Inside Politics

Miss Manners'The Government of Canada's Guide to Excruciatingly Correct Behaviour (2009 Royal Visit Edition)

So, are we all ready for the upcoming Royal Visit?  And by "upcoming" I mean, like, Monday, which is when the Prince of Wales and The Duchess of Cornwall -- or, for those of us who get our monarchist on through the British tabloids, Charles and Camilla -- will arrive for a ten day Royal Visit.

I know, it sort of snuck up on me, too, but if you happen to be of the accredited journalistic persuasion -- or even if you're just an enthusiastic loyal subject -- the protocol mavens over at Canadian Heritage have you covered. 

At a pre-visit briefing this afternoon, the government released a 63-page itinerary/media guide that will,  prevent us from accidentally sparking a international incident, whether wardrobe related -- according to the handbook, "smart casual clothing is appropriate" for most events, although it recommends "business attire" for official receptions and dinners -- to breaching the Royal Personal Space by failing to maintain a respectful fifteen foot (4.6 metres) distance"at all times." 

A few other notes: 

  • The Royal Couple must not be embarrassed or inconvenienced by photographers, including official photographers -- the dignity of an official ceremony must not be compromised 

  • During free time, the privacy of the Royal Couple must be respected 

  • It is not permitted to attempt to record private conversations of the Royal Family, including conversations with members of the public during walkabouts. During walkabouts, journalists can follow behind the entourage ot address persons who have met the Royal visitors. Journalists must remain behind the dignitaries at all times. 

  • Their Royal Highnesses do not give interviews during official visits 

  • Continuous photography, especially at close range, should be avoided 

  • The use of camera flashes should be avoided whenever possible and must not be used to close as to distract or disturb guests 

  • Photography is not permitted during meals 
Although the media guide doesn't seem to be available online, the official website for the visit includes a full list of do's and don'ts for anyone who comes face to face with the royal couple, or even -- oh, the pressure -- is in charge of preparing an official dinner. Among the suggestions: 

  • The Queen is called Your Majesty initially and Ma'am (rhymes with jam) as the conversation continues. The Duke of Edinburgh is called Your Royal Highness initially and Sir as the conversation continues. Other members of the Royal Family are called Your Royal Highness initially and Sir/Ma'am as the conversation continues.

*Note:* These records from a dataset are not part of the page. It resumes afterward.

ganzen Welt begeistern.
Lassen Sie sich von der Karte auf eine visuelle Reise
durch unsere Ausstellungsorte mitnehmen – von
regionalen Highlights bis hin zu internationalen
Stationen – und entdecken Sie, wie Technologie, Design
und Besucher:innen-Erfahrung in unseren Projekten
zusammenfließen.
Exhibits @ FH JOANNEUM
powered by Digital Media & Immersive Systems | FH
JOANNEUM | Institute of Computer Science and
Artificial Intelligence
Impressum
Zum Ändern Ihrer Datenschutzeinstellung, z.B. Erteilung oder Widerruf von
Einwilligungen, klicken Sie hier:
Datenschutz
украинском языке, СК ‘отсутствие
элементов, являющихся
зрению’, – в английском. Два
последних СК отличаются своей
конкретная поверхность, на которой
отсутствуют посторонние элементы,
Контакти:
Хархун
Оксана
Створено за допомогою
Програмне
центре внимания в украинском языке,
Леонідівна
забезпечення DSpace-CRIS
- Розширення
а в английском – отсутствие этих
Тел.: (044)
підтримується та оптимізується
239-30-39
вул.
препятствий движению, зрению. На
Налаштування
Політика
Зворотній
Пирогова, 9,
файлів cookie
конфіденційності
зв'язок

  • Meals should generally be limited to a maximum of three courses and not last too long. Not more than an hour and three-quarters should be allowed for a luncheon engagement, of which about one hour fifteen minutes should be allowed for the meal itself and the remainder for arrivals and departures, presentations, signing of visitors' book and retiring periods usually ten minutes before and five minutes after the meal. No more than an hour and three-quarters should be spent at dinner sitting at the table, including speeches.

    Serving a meal at which a Member of the Royal Family is the principal guest always imposes a strain on the catering system and almost invariably takes longer than hosts may expect. If the first course is cold, it should, if possible, be on the table before the guests sit down, including the head table. It is important to brief the caterers to make sure that there is no undue delay about removing plates from the lingerers when it is obvious that the timing of the meal is falling behind.

  • Neither The Queen nor The Duke of Edinburgh smokes. However, they do not object to smoking by guests at the end of a meal.